Task to complete — With nothing omitted, transcribe the entries exactly as written.

[Stored data]
↓↓↓

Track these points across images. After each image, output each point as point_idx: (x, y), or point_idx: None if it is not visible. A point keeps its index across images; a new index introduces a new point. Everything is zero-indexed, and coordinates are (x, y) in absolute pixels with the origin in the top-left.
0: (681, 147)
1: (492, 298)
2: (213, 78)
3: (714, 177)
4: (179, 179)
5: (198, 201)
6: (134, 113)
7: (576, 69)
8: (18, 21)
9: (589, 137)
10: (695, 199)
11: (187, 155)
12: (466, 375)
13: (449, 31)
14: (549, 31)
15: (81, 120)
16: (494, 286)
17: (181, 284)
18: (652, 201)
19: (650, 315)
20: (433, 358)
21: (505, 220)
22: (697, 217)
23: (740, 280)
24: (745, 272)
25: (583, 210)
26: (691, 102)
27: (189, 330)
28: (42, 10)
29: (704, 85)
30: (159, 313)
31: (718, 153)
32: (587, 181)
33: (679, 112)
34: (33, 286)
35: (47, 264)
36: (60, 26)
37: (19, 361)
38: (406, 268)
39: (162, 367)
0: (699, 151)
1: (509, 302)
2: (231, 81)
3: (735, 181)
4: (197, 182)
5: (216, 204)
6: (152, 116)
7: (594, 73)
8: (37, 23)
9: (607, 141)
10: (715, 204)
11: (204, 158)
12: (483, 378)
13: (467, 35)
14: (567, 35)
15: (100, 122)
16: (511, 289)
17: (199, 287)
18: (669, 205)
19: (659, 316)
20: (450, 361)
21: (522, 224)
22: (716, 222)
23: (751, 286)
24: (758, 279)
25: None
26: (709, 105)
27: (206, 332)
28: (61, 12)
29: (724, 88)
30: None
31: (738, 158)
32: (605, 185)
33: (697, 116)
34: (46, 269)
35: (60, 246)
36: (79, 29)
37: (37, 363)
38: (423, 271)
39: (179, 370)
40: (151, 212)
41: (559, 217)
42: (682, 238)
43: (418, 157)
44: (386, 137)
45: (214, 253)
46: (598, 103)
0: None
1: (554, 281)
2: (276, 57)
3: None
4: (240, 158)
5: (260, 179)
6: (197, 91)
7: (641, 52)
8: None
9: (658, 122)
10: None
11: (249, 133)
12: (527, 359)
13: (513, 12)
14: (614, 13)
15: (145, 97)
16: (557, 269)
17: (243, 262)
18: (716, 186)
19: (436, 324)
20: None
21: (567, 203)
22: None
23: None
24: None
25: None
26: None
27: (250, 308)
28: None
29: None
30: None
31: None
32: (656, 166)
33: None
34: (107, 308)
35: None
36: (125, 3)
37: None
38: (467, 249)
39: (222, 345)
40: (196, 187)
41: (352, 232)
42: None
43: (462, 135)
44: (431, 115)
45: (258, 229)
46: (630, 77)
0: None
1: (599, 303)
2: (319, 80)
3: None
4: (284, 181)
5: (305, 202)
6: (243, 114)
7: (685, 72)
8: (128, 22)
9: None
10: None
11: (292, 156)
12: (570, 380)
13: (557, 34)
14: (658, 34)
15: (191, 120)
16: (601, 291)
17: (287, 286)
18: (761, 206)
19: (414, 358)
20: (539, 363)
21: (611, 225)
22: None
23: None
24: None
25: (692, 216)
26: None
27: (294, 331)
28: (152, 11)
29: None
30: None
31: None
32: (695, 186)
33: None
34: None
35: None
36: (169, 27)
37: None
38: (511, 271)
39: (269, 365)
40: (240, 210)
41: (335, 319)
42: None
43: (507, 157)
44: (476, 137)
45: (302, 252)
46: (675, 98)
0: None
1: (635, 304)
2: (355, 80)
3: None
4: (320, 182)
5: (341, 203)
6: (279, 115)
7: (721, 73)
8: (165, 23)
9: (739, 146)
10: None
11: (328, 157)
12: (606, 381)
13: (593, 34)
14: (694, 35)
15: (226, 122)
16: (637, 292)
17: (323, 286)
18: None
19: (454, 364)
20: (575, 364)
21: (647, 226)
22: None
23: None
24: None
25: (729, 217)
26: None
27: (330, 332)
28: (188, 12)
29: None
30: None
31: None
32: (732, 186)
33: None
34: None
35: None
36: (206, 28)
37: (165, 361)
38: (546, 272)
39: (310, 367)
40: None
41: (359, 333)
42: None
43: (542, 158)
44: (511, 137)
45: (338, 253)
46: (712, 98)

↑↑↑

Output —
Track these points across images. After each image, output each point as point_idx: (x, y), or point_idx: None if it is not visible. A point keeps its index across images; a new index introduces a new point. Everything is zero-indexed, and coordinates are (x, y) in absolute pixels with the origin in the top-left.
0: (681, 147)
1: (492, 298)
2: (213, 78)
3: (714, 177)
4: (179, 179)
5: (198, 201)
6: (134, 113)
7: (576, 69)
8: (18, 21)
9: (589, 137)
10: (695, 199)
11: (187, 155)
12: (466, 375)
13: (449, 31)
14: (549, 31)
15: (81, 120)
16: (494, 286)
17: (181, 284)
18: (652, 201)
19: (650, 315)
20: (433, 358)
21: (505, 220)
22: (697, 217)
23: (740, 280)
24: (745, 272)
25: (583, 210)
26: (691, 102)
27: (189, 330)
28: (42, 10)
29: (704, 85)
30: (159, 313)
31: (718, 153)
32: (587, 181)
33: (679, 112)
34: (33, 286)
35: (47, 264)
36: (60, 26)
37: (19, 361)
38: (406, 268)
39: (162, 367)
0: (699, 151)
1: (509, 302)
2: (231, 81)
3: (735, 181)
4: (197, 182)
5: (216, 204)
6: (152, 116)
7: (594, 73)
8: (37, 23)
9: (607, 141)
10: (715, 204)
11: (204, 158)
12: (483, 378)
13: (467, 35)
14: (567, 35)
15: (100, 122)
16: (511, 289)
17: (199, 287)
18: (669, 205)
19: (659, 316)
20: (450, 361)
21: (522, 224)
22: (716, 222)
23: (751, 286)
24: (758, 279)
25: None
26: (709, 105)
27: (206, 332)
28: (61, 12)
29: (724, 88)
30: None
31: (738, 158)
32: (605, 185)
33: (697, 116)
34: (46, 269)
35: (60, 246)
36: (79, 29)
37: (37, 363)
38: (423, 271)
39: (179, 370)
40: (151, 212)
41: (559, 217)
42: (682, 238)
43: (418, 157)
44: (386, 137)
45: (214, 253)
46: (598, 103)
0: None
1: (554, 281)
2: (276, 57)
3: None
4: (240, 158)
5: (260, 179)
6: (197, 91)
7: (641, 52)
8: None
9: (658, 122)
10: None
11: (249, 133)
12: (527, 359)
13: (513, 12)
14: (614, 13)
15: (145, 97)
16: (557, 269)
17: (243, 262)
18: (716, 186)
19: (436, 324)
20: None
21: (567, 203)
22: None
23: None
24: None
25: None
26: None
27: (250, 308)
28: None
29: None
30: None
31: None
32: (656, 166)
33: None
34: (107, 308)
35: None
36: (125, 3)
37: None
38: (467, 249)
39: (222, 345)
40: (196, 187)
41: (352, 232)
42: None
43: (462, 135)
44: (431, 115)
45: (258, 229)
46: (630, 77)
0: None
1: (599, 303)
2: (319, 80)
3: None
4: (284, 181)
5: (305, 202)
6: (243, 114)
7: (685, 72)
8: (128, 22)
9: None
10: None
11: (292, 156)
12: (570, 380)
13: (557, 34)
14: (658, 34)
15: (191, 120)
16: (601, 291)
17: (287, 286)
18: (761, 206)
19: (414, 358)
20: (539, 363)
21: (611, 225)
22: None
23: None
24: None
25: (692, 216)
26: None
27: (294, 331)
28: (152, 11)
29: None
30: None
31: None
32: (695, 186)
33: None
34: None
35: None
36: (169, 27)
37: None
38: (511, 271)
39: (269, 365)
40: (240, 210)
41: (335, 319)
42: None
43: (507, 157)
44: (476, 137)
45: (302, 252)
46: (675, 98)
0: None
1: (635, 304)
2: (355, 80)
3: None
4: (320, 182)
5: (341, 203)
6: (279, 115)
7: (721, 73)
8: (165, 23)
9: (739, 146)
10: None
11: (328, 157)
12: (606, 381)
13: (593, 34)
14: (694, 35)
15: (226, 122)
16: (637, 292)
17: (323, 286)
18: None
19: (454, 364)
20: (575, 364)
21: (647, 226)
22: None
23: None
24: None
25: (729, 217)
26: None
27: (330, 332)
28: (188, 12)
29: None
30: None
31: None
32: (732, 186)
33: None
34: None
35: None
36: (206, 28)
37: (165, 361)
38: (546, 272)
39: (310, 367)
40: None
41: (359, 333)
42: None
43: (542, 158)
44: (511, 137)
45: (338, 253)
46: (712, 98)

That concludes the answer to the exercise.